(GIVEN INFORMATION)
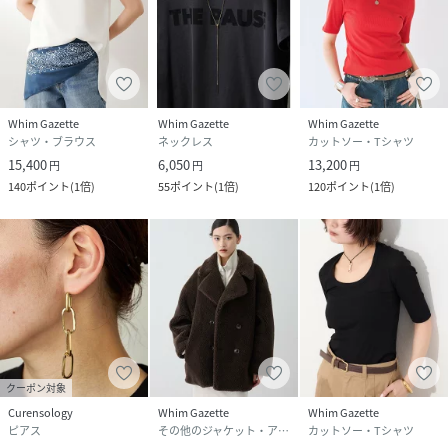
Whim Gazette
Whim Gazette
Whim Gazette
シャツ・ブラウス
ネックレス
カットソー・Tシャツ
15,400
6,050
13,200
円
円
円
140
ポイント
(
1倍
)
55
ポイント
(
1倍
)
120
ポイント
(
1倍
)
クーポン対象
Curensology
Whim Gazette
Whim Gazette
ピアス
その他のジャケット・アウター
カットソー・Tシャツ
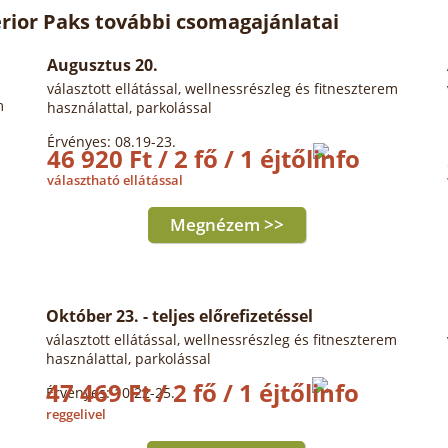
rior Paks további csomagajánlatai
Augusztus 20.
választott ellátással, wellnessrészleg és fitneszterem
m
használattal, parkolással
Érvényes: 08.19-23.
46 920 Ft / 2 fő / 1 éjtől
választható ellátással
Megnézem >>
Október 23. - teljes előrefizetéssel
választott ellátással, wellnessrészleg és fitneszterem
használattal, parkolással
47 469 Ft / 2 fő / 1 éjtől
Érvényes: 10.22-25.
reggelivel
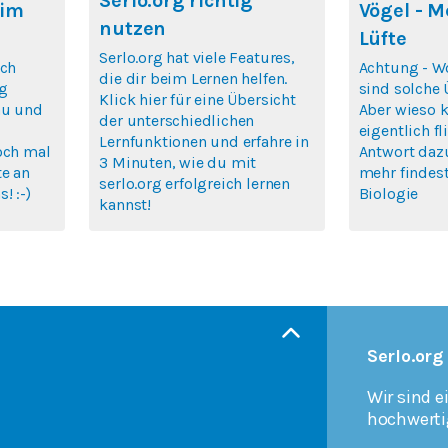
Serlo.org richtig
 im
Vögel - M
nutzen
Lüfte
Serlo.org hat viele Features,
ich
Achtung - Wo
die dir beim Lernen helfen.
rg
sind solche Ü
Klick hier für eine Übersicht
au und
Aber wieso 
der unterschiedlichen
eigentlich f
Lernfunktionen und erfahre in
och mal
Antwort daz
3 Minuten, wie du mit
te an
mehr findest
serlo.org erfolgreich lernen
! :-)
Biologie
kannst!
Serlo.org
Wir sind e
hochwerti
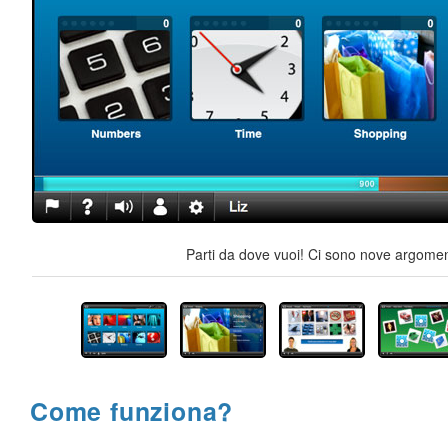
Parti da dove vuoi! Ci sono nove argoment
Come funziona?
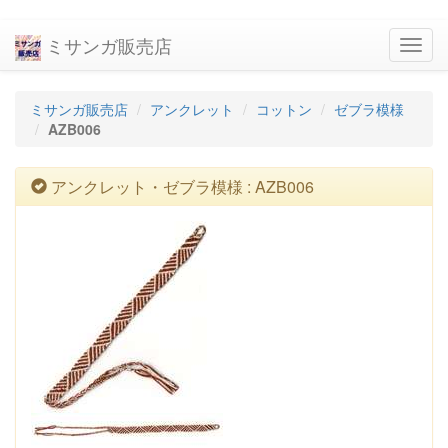
ミサンガ販売店
navig
ミサンガ販売店
アンクレット
コットン
ゼブラ模様
AZB006
アンクレット・ゼブラ模様 : AZB006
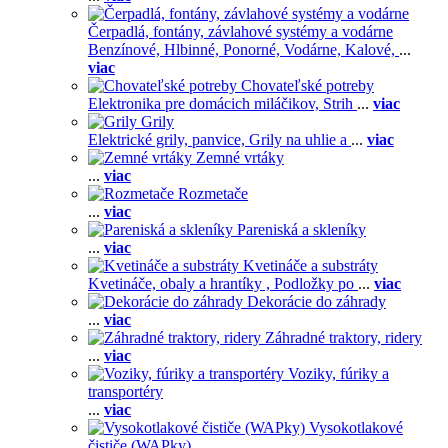
Čerpadlá, fontány, závlahové systémy a vodárne
Benzínové,
Hlbinné,
Ponorné,
Vodárne,
Kalové,
...
viac
Chovateľské potreby
Elektronika pre domácich miláčikov,
Strih
...
viac
Grily
Elektrické grily, panvice,
Grily na uhlie a
...
viac
Zemné vrtáky
...
viac
Rozmetače
...
viac
Pareniská a skleníky
...
viac
Kvetináče a substráty
Kvetináče, obaly a hrantíky ,
Podložky po
...
viac
Dekorácie do záhrady
...
viac
Záhradné traktory, ridery
...
viac
Voziky, fúriky a
transportéry
...
viac
Vysokotlakové
čističe (WAPky)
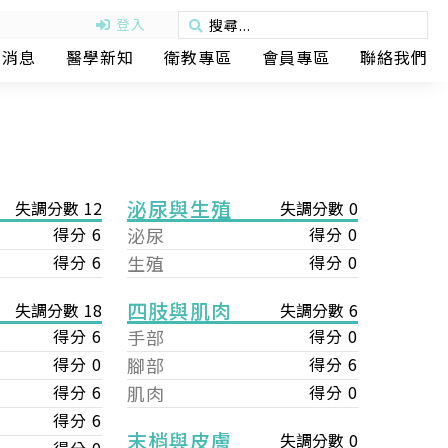
登入
動消息
醫學新知
衛教專區
會員專區
聯絡我們
泌尿與生殖
失調分數 12
失調分數 0
得分 6
泌尿
得分 0
得分 6
生殖
得分 0
四肢與肌肉
失調分數 6
失調分數 18
手部
得分 0
得分 6
腳部
得分 6
得分 0
肌肉
得分 0
得分 6
得分 6
末梢與皮膚
失調分數 0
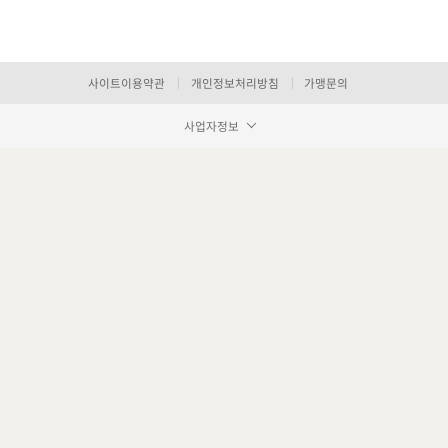
사이트이용약관
개인정보처리방침
가맹문의
사업자정보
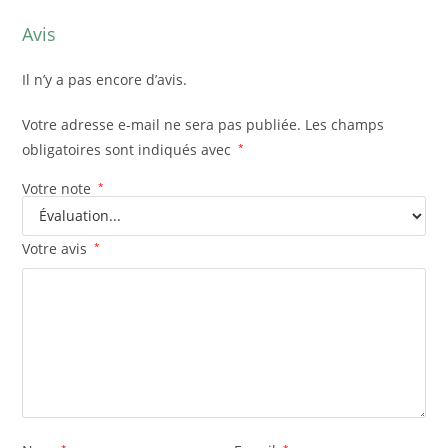
Avis
Il n’y a pas encore d’avis.
Votre adresse e-mail ne sera pas publiée.
Les champs
obligatoires sont indiqués avec
*
Votre note
*
Votre avis
*
*
*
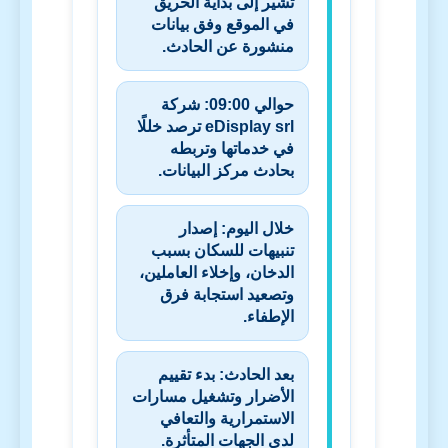
تشير إلى بداية الحريق
في الموقع وفق بيانات
منشورة عن الحادث.
حوالي 09:00:
شركة
eDisplay srl
ترصد خللًا
في خدماتها وتربطه
بحادث مركز البيانات.
خلال اليوم:
إصدار
تنبيهات للسكان بسبب
الدخان، وإخلاء العاملين،
وتصعيد استجابة فرق
الإطفاء.
بعد الحادث:
بدء تقييم
الأضرار وتشغيل مسارات
الاستمرارية والتعافي
لدى الجهات المتأثرة.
(End GIVEN INFORMATION)
EXERCISE DIRECTIONS:
Copy word for word everything in the records from the line containing "Čerpadlá, fontány, závlahové" down to the line containing "čističe (WAPky)", including both of those lines.

RESPONSE AREA:
Čerpadlá, fontány, závlahové systémy a vodárne
Benzínové,
Hlbinné,
Ponorné,
Vodárne,
Kalové,
...
viac
Chovateľské potreby
Elektronika pre domácich miláčikov,
Strih
...
viac
Grily
Elektrické grily, panvice,
Grily na uhlie a
...
viac
Zemné vrtáky
...
viac
Rozmetače
...
viac
Pareniská a skleníky
...
viac
Kvetináče a substráty
Kvetináče, obaly a hrantíky ,
Podložky po
...
viac
Dekorácie do záhrady
...
viac
Záhradné traktory, ridery
...
viac
Voziky, fúriky a
transportéry
...
viac
Vysokotlakové
čističe (WAPky)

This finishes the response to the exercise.